Should you wish to place an advertisement in the subways or on buses, there are a few things you need to know.
Clyde Haberman offers his take on the news.
The ad must not be “false, misleading or deceptive.” So says the Metropolitan Transportation Authority in its guidelines, and who can argue with that? The material also must not promote “unlawful or illegal goods, services or activities.” Fair enough.
Tobacco products are out of the question. No surprise there. So are images of minors in sexually suggestive clothes or poses. Quite right. And don’t even think about an ad that features “sexual or excretory activities” shown in “a patently offensive manner.” Makes you wonder if it’s possible to show “excretory activities” in a patently inoffensive manner.
There are other prohibitions, one of which was newly codified by the transportation authority’s board just the other day. It bans ads that “the M.T.A. reasonably foresees would imminently incite or provoke violence or other immediate breach of the peace, and so harm, disrupt or interfere with safe, efficient and orderly transportation operations.”
This rule has potential trouble written all over it.
It has already come under fire from tabloid editorialists, who raise a reasonable First Amendment question that is probably being asked by other New Yorkers as well:
Has the authority effectively handed veto power over free expression to any extremist who threatens to bomb a subway station or set fire to a bus because he or she or can’t abide the message on a poster?
The authority isn’t eager for a public discussion of what sort of ad might qualify as creating an imminent threat. For that matter, it doesn’t offer a definition of violence or of breach of the peace, terms that can encompass broad ranges of action. Does mere yelling breach the peace? Some might say yes.

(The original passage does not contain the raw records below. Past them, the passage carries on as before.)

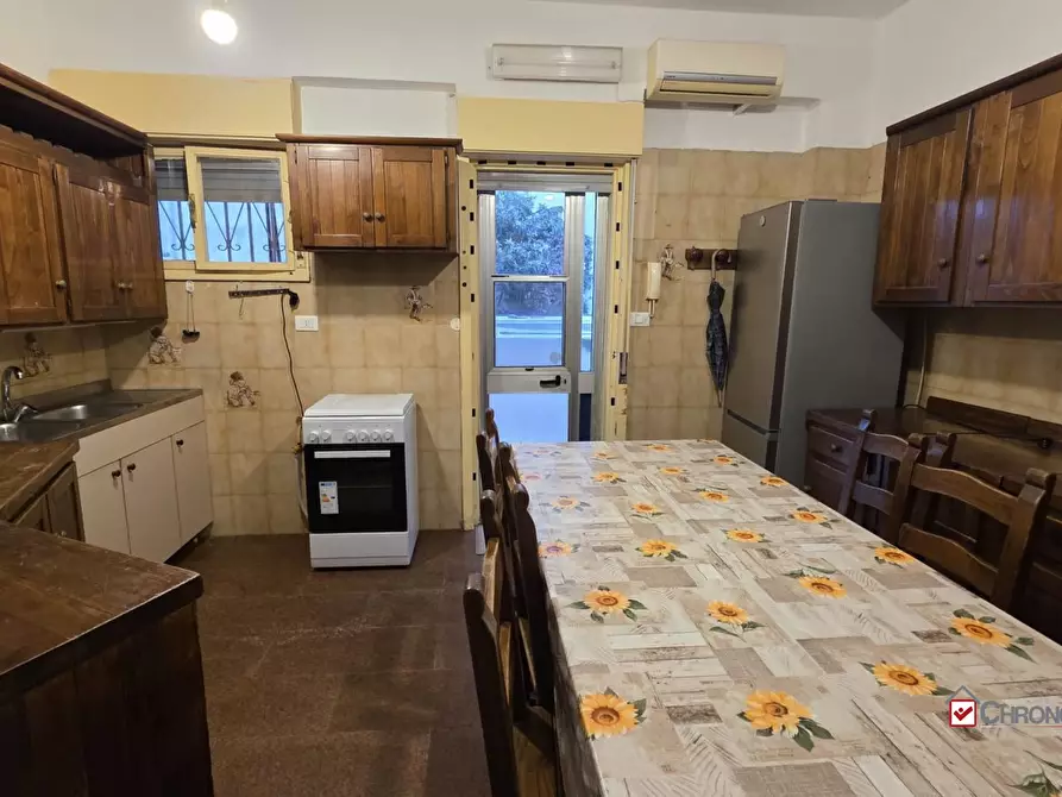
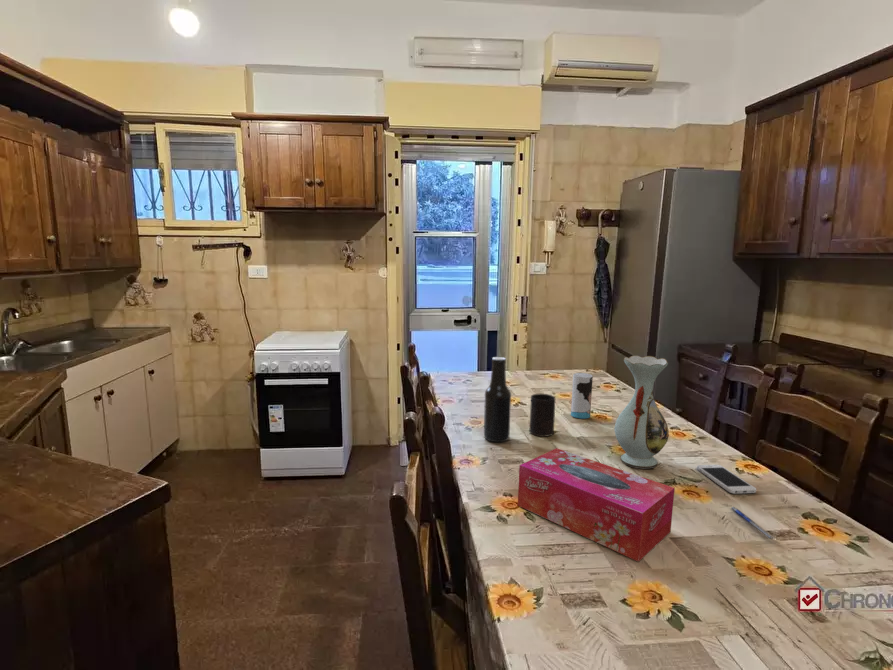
+ pen [730,506,774,541]
+ cup [570,372,594,420]
+ cup [529,393,556,437]
+ smartphone [696,464,757,495]
+ tissue box [517,447,676,563]
+ vase [614,354,670,470]
+ beer bottle [483,356,512,443]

Still, it doesn’t take much imagination to guess what could cross a red line, to use an expression that is in vogue in a different context. Almost certain to be rejected as incendiary would be an ad deemed to mock Muhammad, like the Danish cartoons that sparked riots in the Islamic world. But wouldn’t that amount to blatant caving in to threats, even if in the name of promoting civil discourse?
“We believe that we’ve always had the power to withhold advertisements which in the judgment of our security professionals would present an imminent threat of violence,” Adam Lisberg, an authority spokesman, said on Monday. All that the newly adopted rule does is “make it explicit,” he said.

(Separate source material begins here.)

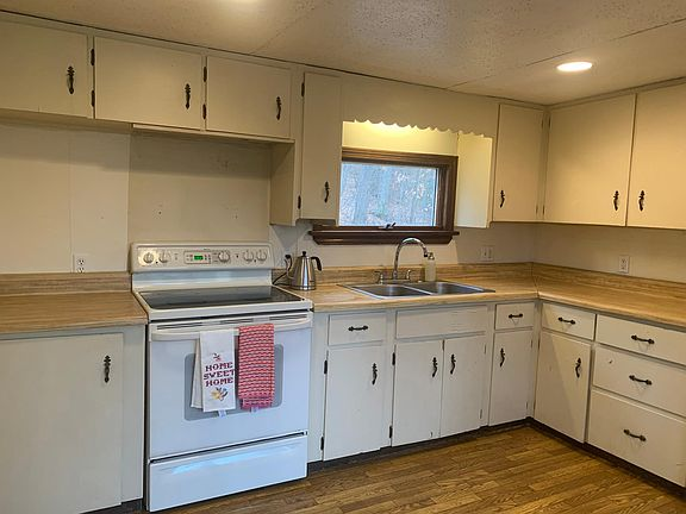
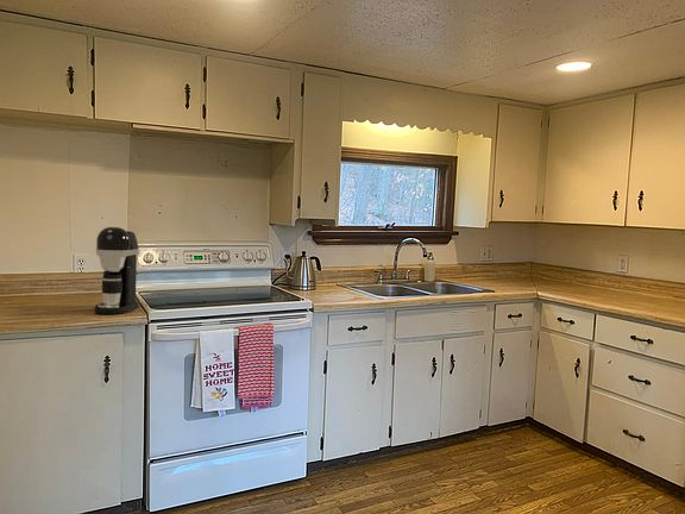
+ coffee maker [93,226,140,315]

Banning a particular ad is “not something the M.T.A. would ever undertake lightly,” Mr. Lisberg added. “It would be done in consultation with our security professionals when they would foresee an actual risk of physical violence, not merely the threat of vandalism.”
Vandalism is what happened last week to subway posters that called on people to “support the civilized man” over “the savage” — to “support Israel” and “defeat jihad.” Those words went up after a federal judge ruled over the summer that the transit agency had run afoul of the First Amendment when it rejected the ads as violating its ban on messages that “demean” individuals or groups.

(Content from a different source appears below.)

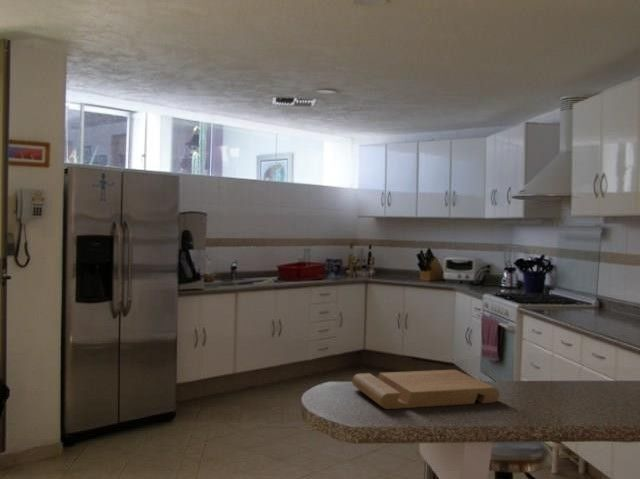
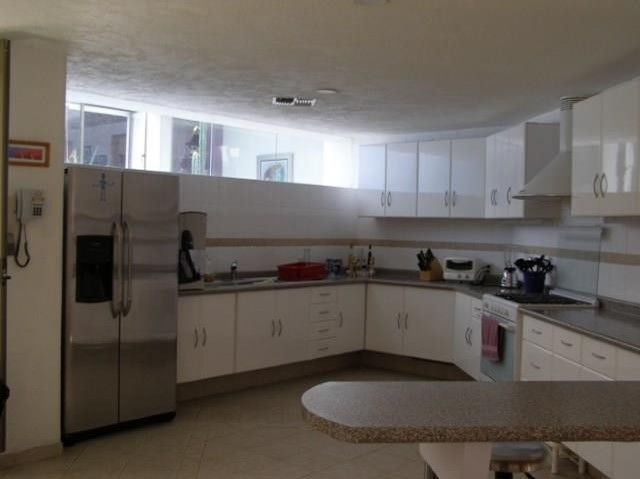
- cutting board [351,369,501,410]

So last Thursday the authority’s board scrapped the “demean” rule. Instead, it adopted the imminent-threat-of-violence standard.
You have to wonder why transit officials don’t reject these noncommercial “issue ads” altogether, and stick to less nettlesome dollars-and-cents messages hawking new movies and negligence lawyers. Advertising of all types, the authority says, covers about 1 percent of its annual budget of roughly $13 billion. Issue ads provide about 1 percent of that 1 percent. That comes to $1.3 million, a drop in the bucket. The authority runs through that in less than an hour.
If it wished, the authority said the other day, it could confine itself to commercial ads and avoid First Amendment agita. But that would be too limiting, it said. It preferred to adhere to a policy of permitting advertisements that “express views on a wide range of public matters.”
But the price of accepting subway placards with generally noncontroversial messages – say, an appeal for blood donations – is having also to put up with something like a “savage” poster, no matter how much it is bound to offend some people. That, almost by definition, is a recipe for trouble.
The authority no doubt wishes that such irksome ads would disappear. It’s not interested in making waves, and that’s perfectly understandable. It’s in the business of a running a railroad safely, not arguing the world. What’s far from clear, though, is whether all it has done with this new imminent-threat rule is replace one constitutionally suspect guideline with another.